Monday, May 26, 2014

When Telling the Story - Know the Story

This column originally appeared in The Sun Chronicle on Monday, May 26, 2014.

By Bill Gouveia

Sometimes it’s not the story you tell that matters – but rather how you tell it.

When my oldest grandson Will (did I mention his name is William?) was just a little more than two years old, his Grandma and I took him on the first of what would become our annual vacation treks to New Hampshire.  We stay in a hotel, visit StoryLand and other local attractions, and just have an all-around great time.

But that first trip was a treat we will never forget, made more so because it was the first time I ever told my grandson a story.  And that is quite a story all by itself.

With a big day looming in front of us, we tried to get Will in bed early that first evening.  We tucked him in, read him a story or two, and then told him to go to sleep.  Yeah – right.

My wife decided this was an opportunity to run out and get some supplies.  By default that left me in charge, and she told me to get our grandson to sleep by the time she got back.  I assured her that would be no problem.

But it was not that easy.  We read some more books, and I pretended to fall asleep next to him.   Somehow he wasn’t fooled, and I knew there had to be another way.

Then it hit me.  I asked Will if he would like Grandpa to TELL him a story.  He seemed to consider this an exciting alternative and quickly agreed.

Quickly scanning my memory banks, I told my excited grandchild I was going to tell him the story of the Three Little Pigs.  He squealed happily and snuggled up in his bed, looking up at me with great anticipation.  I was quite proud of myself.

That is, until I started actually telling the story.

I was a few minutes into relating the fairy tale when I suddenly remembered it involved the eating of the title characters by a scary animal.  It crossed my mind this might not be the best sleep aid.

And worse than that, I realized that in fact I did not remember many of the key details of this story of destruction and near-death.

I tried to change stories, but Will was having none of it.  I had promised Three Little Pigs, and he would settle for nothing less.  So I told my rather unique version of the story.

When Grandma snuck back into the room, Will was totally involved in the sorrow of the swine.  The first little pig had just lost his house made of sticks.  The second little pig had fled after the Big Bad Wolf had blown down his house made of newspaper.

“And there was a knock on the door, and the Big Bad Wolf asked the third little pig to please let him in”, I related earnestly.  Will was almost asleep at that point, but Grandma’s near hysterical laughter woke him up.

I managed to finish the story in a fairly non-violent manner, and my grandson seemed quite happy.  He fell asleep with a smile on his face, and I celebrated my obvious brilliance despite my wife’s insistence on pointing out the many places where I had veered off from the original transcript.

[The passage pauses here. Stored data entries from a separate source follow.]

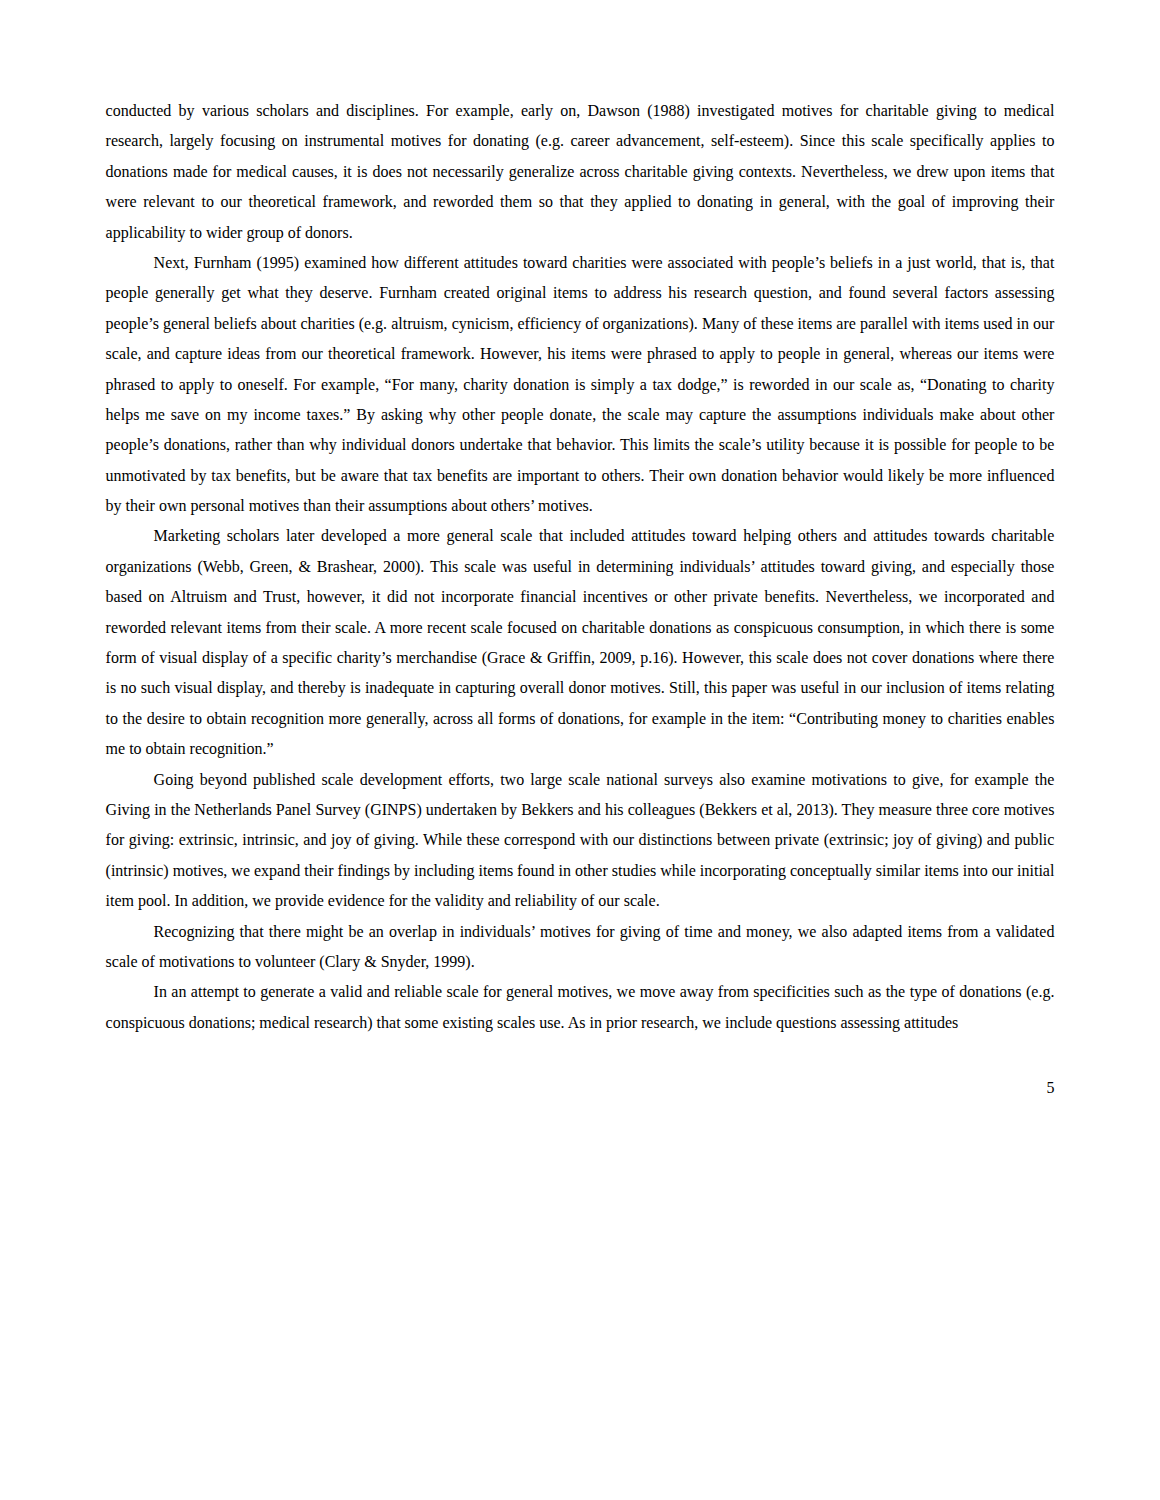conducted by various scholars and disciplines. For example, early on, Dawson (1988) investigated motives for charitable giving to medical research, largely focusing on instrumental motives for donating (e.g. career advancement, self-esteem). Since this scale specifically applies to donations made for medical causes, it is does not necessarily generalize across charitable giving contexts. Nevertheless, we drew upon items that were relevant to our theoretical framework, and reworded them so that they applied to donating in general, with the goal of improving their applicability to wider group of donors.
Next, Furnham (1995) examined how different attitudes toward charities were associated with people’s beliefs in a just world, that is, that people generally get what they deserve. Furnham created original items to address his research question, and found several factors assessing people’s general beliefs about charities (e.g. altruism, cynicism, efficiency of organizations). Many of these items are parallel with items used in our scale, and capture ideas from our theoretical framework. However, his items were phrased to apply to people in general, whereas our items were phrased to apply to oneself. For example, “For many, charity donation is simply a tax dodge,” is reworded in our scale as, “Donating to charity helps me save on my income taxes.” By asking why other people donate, the scale may capture the assumptions individuals make about other people’s donations, rather than why individual donors undertake that behavior. This limits the scale’s utility because it is possible for people to be unmotivated by tax benefits, but be aware that tax benefits are important to others. Their own donation behavior would likely be more influenced by their own personal motives than their assumptions about others’ motives.
Marketing scholars later developed a more general scale that included attitudes toward helping others and attitudes towards charitable organizations (Webb, Green, & Brashear, 2000). This scale was useful in determining individuals’ attitudes toward giving, and especially those based on Altruism and Trust, however, it did not incorporate financial incentives or other private benefits. Nevertheless, we incorporated and reworded relevant items from their scale. A more recent scale focused on charitable donations as conspicuous consumption, in which there is some form of visual display of a specific charity’s merchandise (Grace & Griffin, 2009, p.16). However, this scale does not cover donations where there is no such visual display, and thereby is inadequate in capturing overall donor motives. Still, this paper was useful in our inclusion of items relating to the desire to obtain recognition more generally, across all forms of donations, for example in the item: “Contributing money to charities enables me to obtain recognition.”
Going beyond published scale development efforts, two large scale national surveys also examine motivations to give, for example the Giving in the Netherlands Panel Survey (GINPS) undertaken by Bekkers and his colleagues (Bekkers et al, 2013). They measure three core motives for giving: extrinsic, intrinsic, and joy of giving. While these correspond with our distinctions between private (extrinsic; joy of giving) and public (intrinsic) motives, we expand their findings by including items found in other studies while incorporating conceptually similar items into our initial item pool. In addition, we provide evidence for the validity and reliability of our scale.
Recognizing that there might be an overlap in individuals’ motives for giving of time and money, we also adapted items from a validated scale of motivations to volunteer (Clary & Snyder, 1999).
In an attempt to generate a valid and reliable scale for general motives, we move away from specificities such as the type of donations (e.g. conspicuous donations; medical research) that some existing scales use. As in prior research, we include questions assessing attitudes
5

The next night we put Will to bed, and he asked for the Pigs story again.  I flushed with pride, pushed Grandma aside, and set out to once again enthrall the youngster with my story.

However, I couldn’t quite remember exactly how I had told it.  The problem was – Will did.

“No Grandpa – not right” he rebuked me.  He wanted exactly the same story (the kid has a memory like an elephant).  It took me an extra half-hour to finish the story because he kept correcting me and making me start over.  But he eventually dozed off in satisfied slumber, and we watched him sleep for a while.

Next month Will – now six – will head up north with us again.  He’ll probably fall asleep watching a DVD this time.  He won’t want to hear my convoluted tale of the polite wolf and the pigs living in a house of newspapers.

But we’ll always have that time I told it to him.